Of being disappointed in how things had gone and thinking 99.999 percent of the choices I had made over the last few decades had been wrong.

I wasn’t where I wanted to be in life and in that moment, I sure dang didn’t like the place where I was.

But where I wanted to be, I didn’t have the first clue and I said as much.

It was just a feeling of being in limbo and not knowing which direction to take.

My internal Siri was broken.

I know that the issues that were weighing heavy on my heart may not be as severe as what someone else may be dealing with, but that is kind of the thing about life.

What one may carry easily may be heavy for another.

And the effects of long-term stressors can wear us all down, especially if we think we are strong enough to deal with it on our own.

There was something about taking each one of those things that had been weighing on me and dragging them out of the darkness into the light.
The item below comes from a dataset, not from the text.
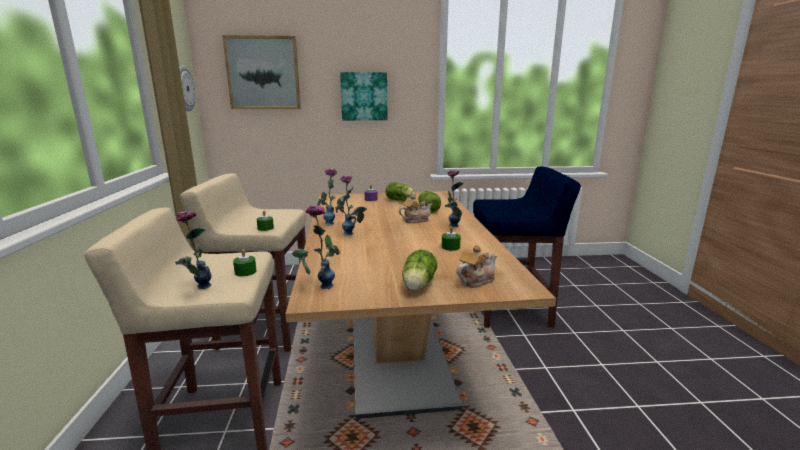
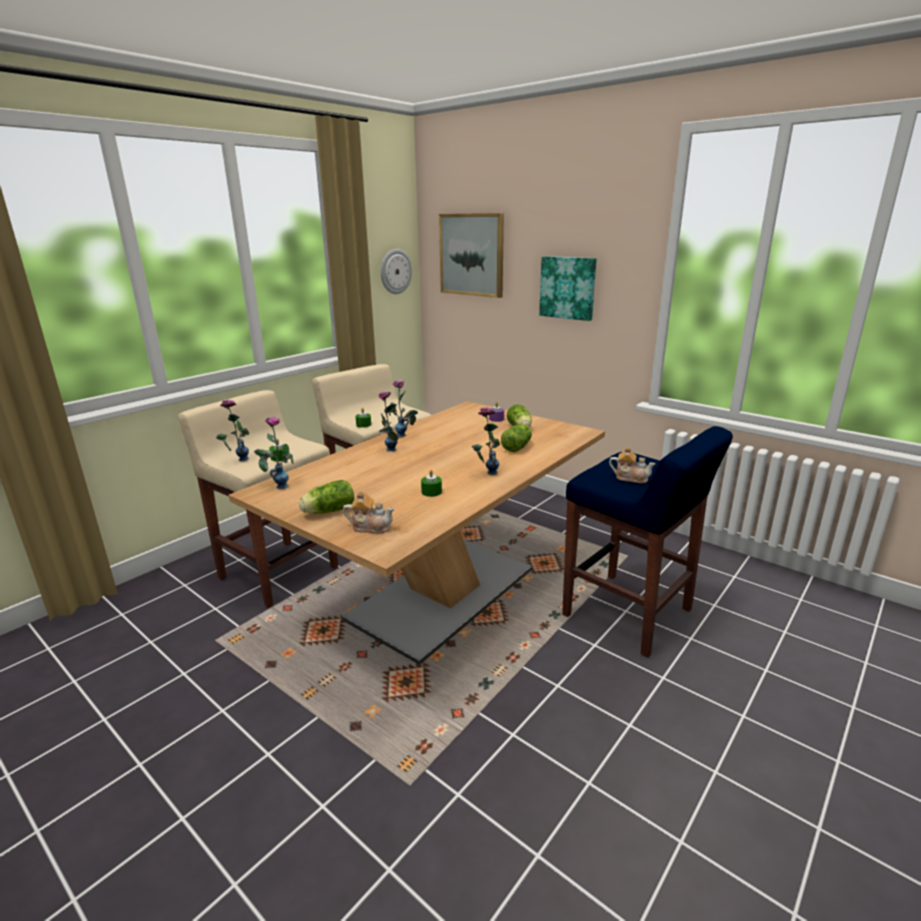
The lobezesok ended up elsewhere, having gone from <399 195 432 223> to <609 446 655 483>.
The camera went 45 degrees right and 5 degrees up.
“If you could sum up the main overall feeling, what would it be?” my therapist asked during a session one day.

I had to think about it for a moment.

“That I am not where I am supposed to be,” I answered.

“And where is that?” she asked.

“I don’t know.”

I don’t.

I have no clue.

But there is a relief, a sense that things will eventually right themselves, or at least be a bit more manageable.

Or maybe it is a sense of hope that it will.

Somewhere in the space in between here, and wherever that will place will be.